Que pensez-vous avoir réussi durant votre présence à la tête de l’État?
D’abord j’ai un regret profond : ne pas avoir réussi à garantir la paix et la sécurité pour les Barundi alors que c’est cela le premier job d’un Chef d’État. Il est vrai que cela ne dépendait pas de moi. Mais je suis également fier de deux choses. D’abord, la gestion de la mort de mon prédécesseur et ami Cyprien Ntaryamira. Le Burundi n’a pas basculé dans l’ « apocalypse finale » comme d’aucuns le redoutaient. Ensuite, la mise en avant de négociations inclusives pour résoudre le conflit burundais.
Il ne faut pas que les Barundi oublient que c’est moi qui ai lancé le processus des négociations d’Arusha quand, le 25 juin 1996, j’ai demandé une coopération régionale pour la protection des populations burundaises des exactions des forces belligérantes et l’organisation de négociations globales incluant les mouvements politiques armés, sous la médiation de Mwalimu Julius Nyerere. Cette perspicacité m’a valu le coup d’État du 25 juillet 1996!
Croyez-vous à la bonté naturelle de l’homme ?
L’approche que l’homme nait bon mais que c’est la nature qui le corrompt me séduit. Pour éviter toute confusion, faudrait-il peut-être parler plus de l’environnement sous ses divers aspects que de la nature elle-même.
Pensez-vous à la mort ?
Ce serait illogique et irresponsable de ne pas y penser.
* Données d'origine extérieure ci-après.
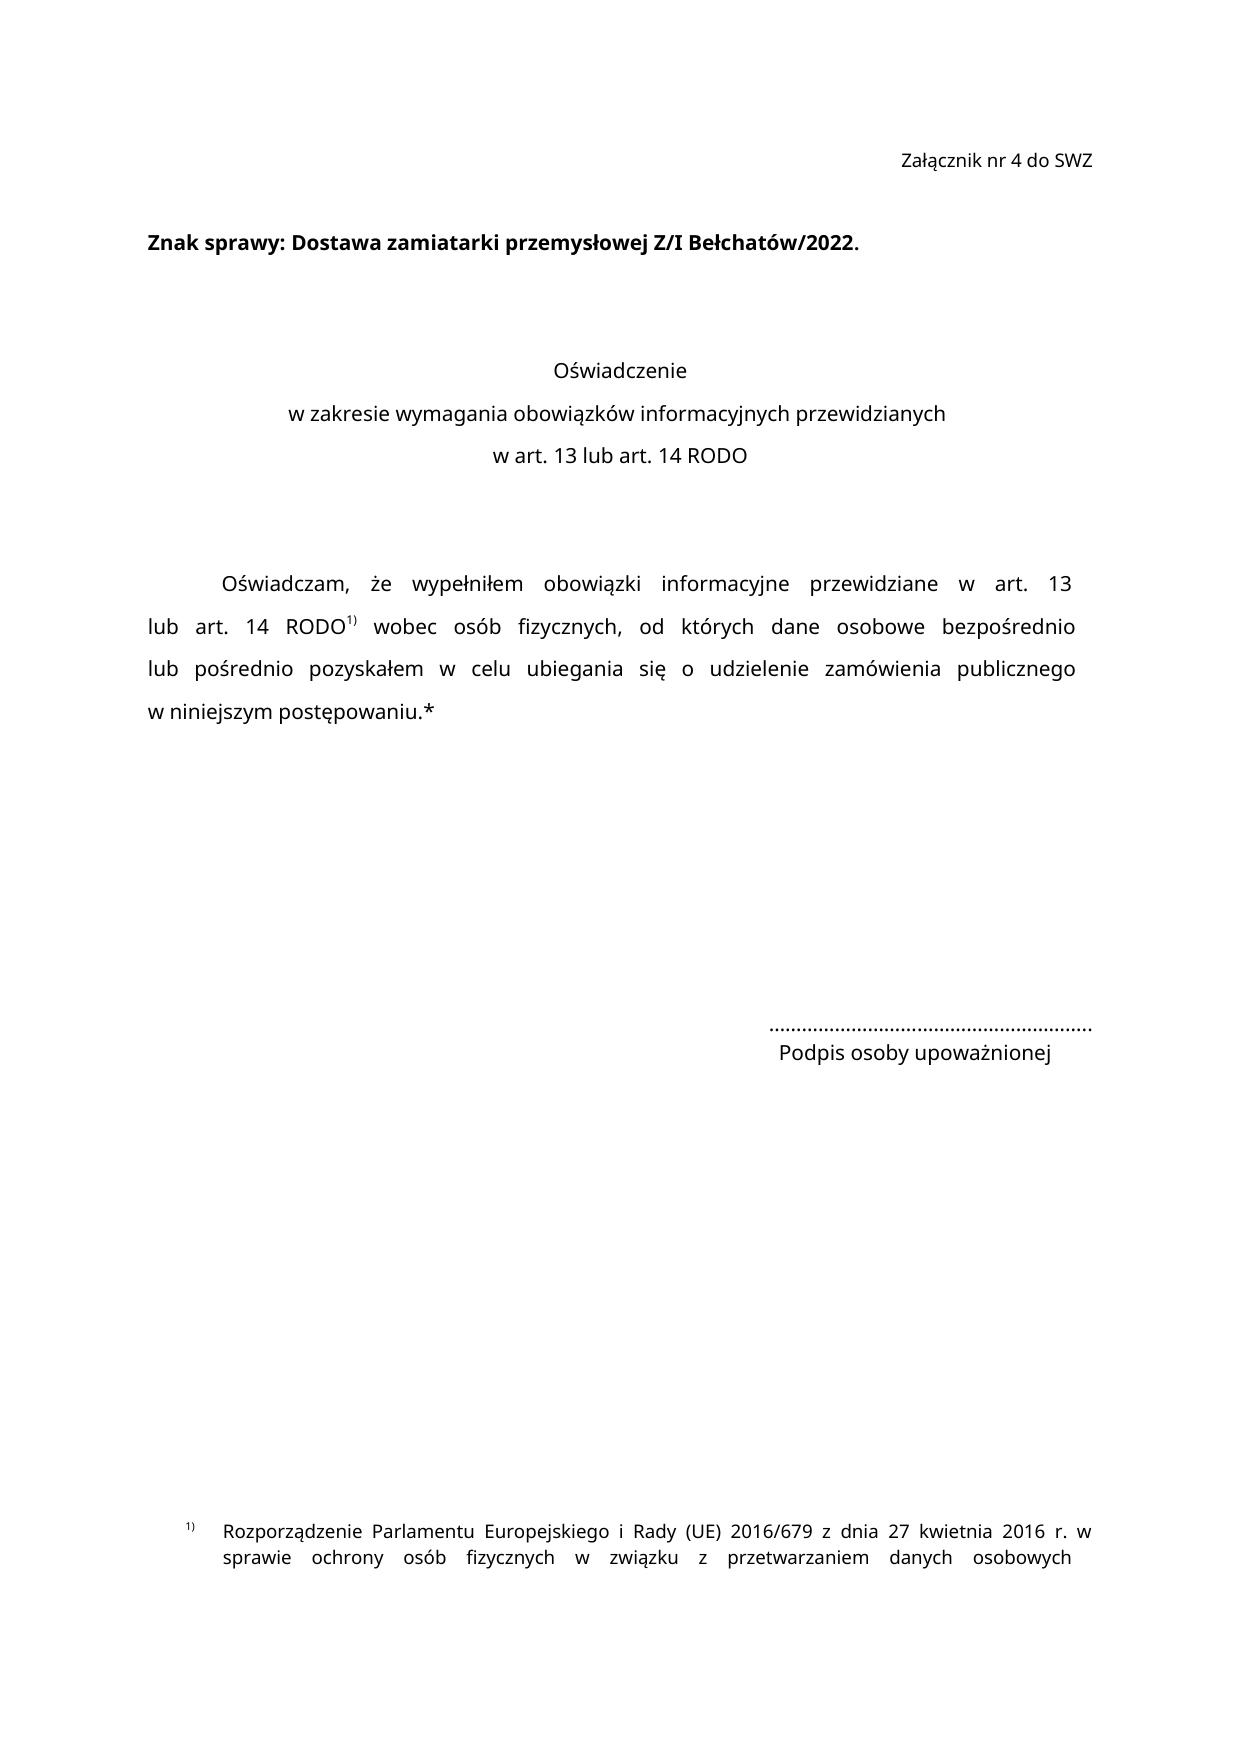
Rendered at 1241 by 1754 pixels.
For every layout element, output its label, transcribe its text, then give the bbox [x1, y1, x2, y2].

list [185, 1518, 1093, 1569]
text Oświadczenie [148, 356, 1093, 385]
text Podpis osoby upoważnionej [738, 1038, 1093, 1066]
text ………………………………………………….. [148, 1009, 1093, 1038]
text w zakresie wymagania obowiązków informacyjnych przewidzianych w art. 13 lub art. 14 RODO [148, 399, 1093, 470]
text Znak sprawy: Dostawa zamiatarki przemysłowej Z/I Bełchatów/2022. [148, 228, 1093, 257]
text Oświadczam, że wypełniłem obowiązki informacyjne przewidziane w art. 13 lub art. 14 RODO1) wobec osób fizycznych, od których dane osobowe bezpośrednio lub pośrednio pozyskałem w celu ubiegania się o udzielenie zamówienia publicznego w niniejszym postępowaniu.* [148, 569, 1093, 726]
text Załącznik nr 4 do SWZ [148, 148, 1093, 173]
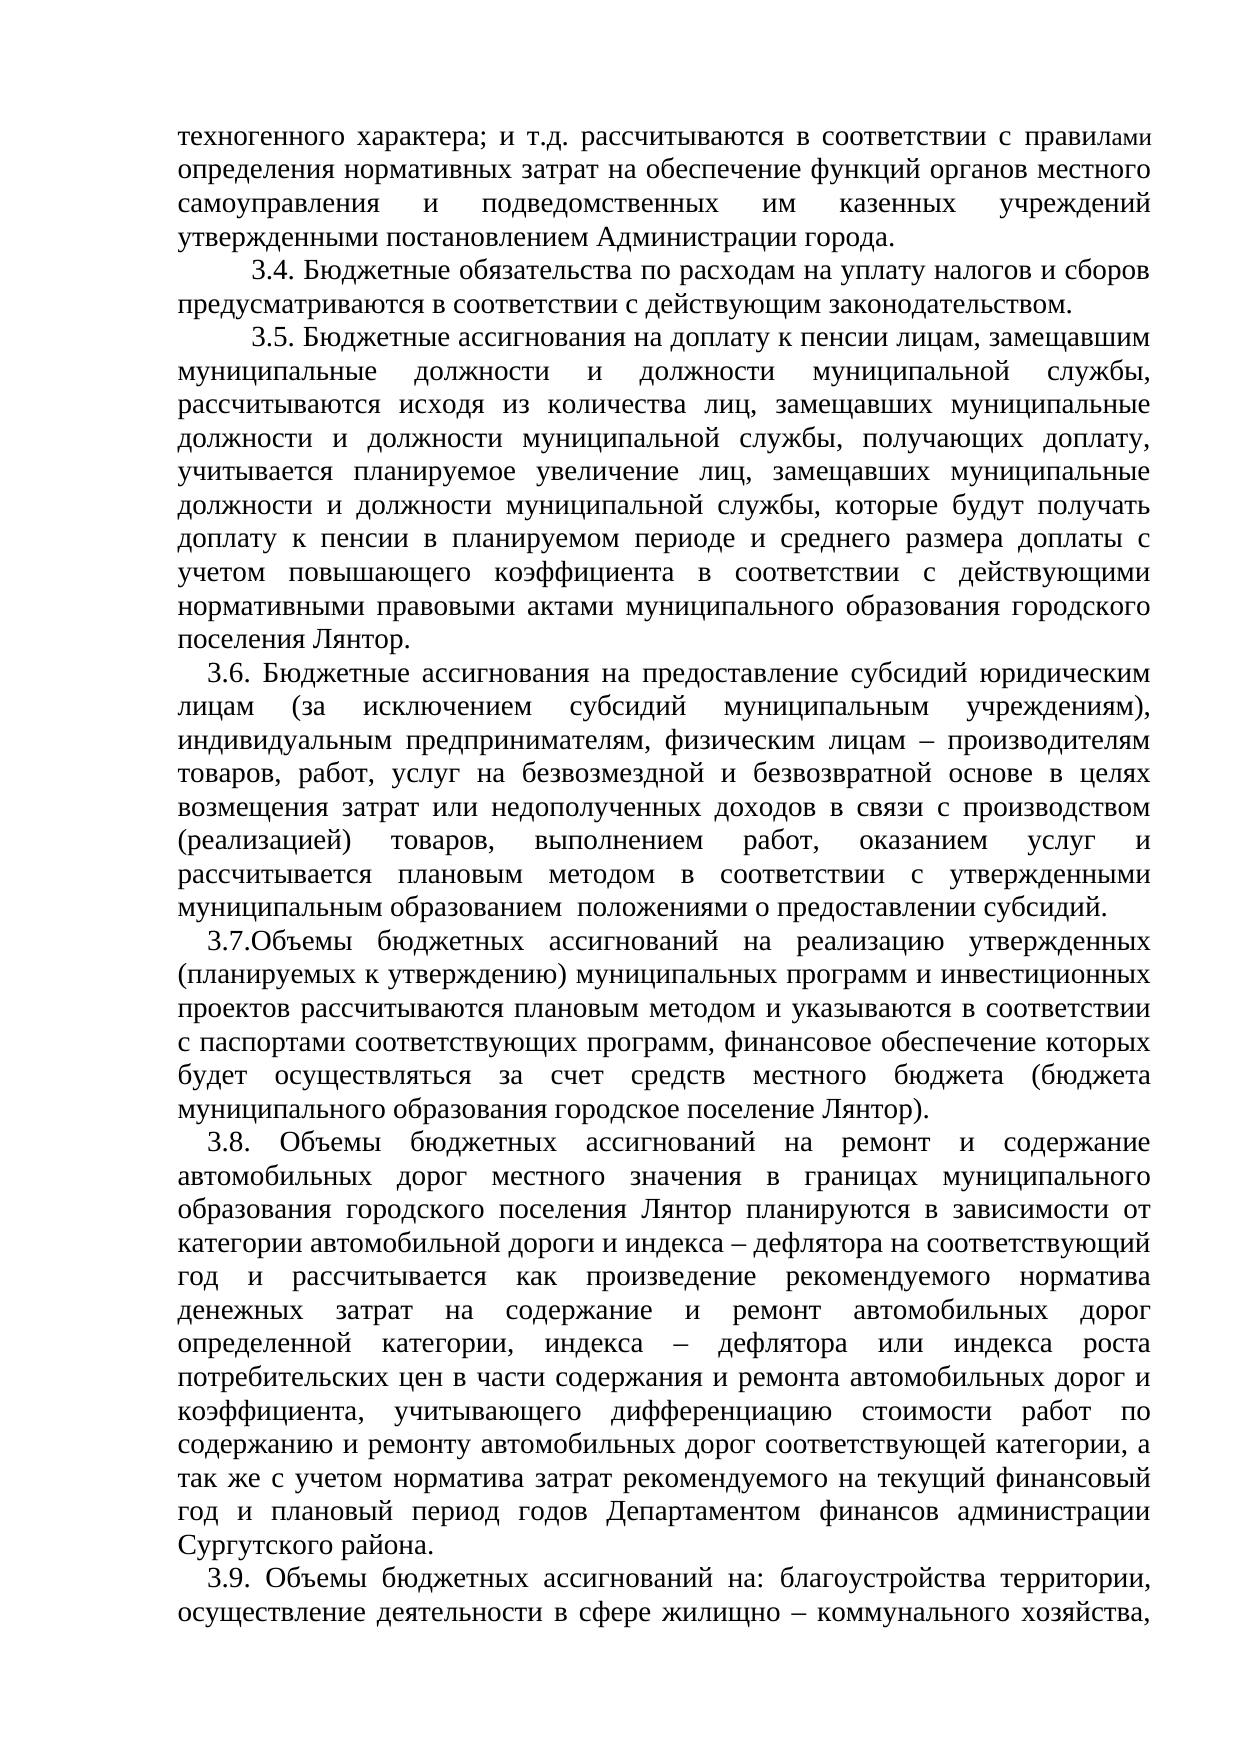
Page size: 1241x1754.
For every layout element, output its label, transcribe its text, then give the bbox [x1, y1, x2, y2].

Mais il faut davantage penser à comment mourir dans l’honneur et la dignité : laisser un bon nom dans le pays en général et dans sa famille en particulier (gusiga izina ryiza mu muryango no mu gihugu).
Si vous comparaissez devant Dieu, que lui direz-vous ?
Je lui dirai merci pour m’avoir créé et avoir fait de moi ce que j’ai été ou ce que je serai à la veille de ma mort.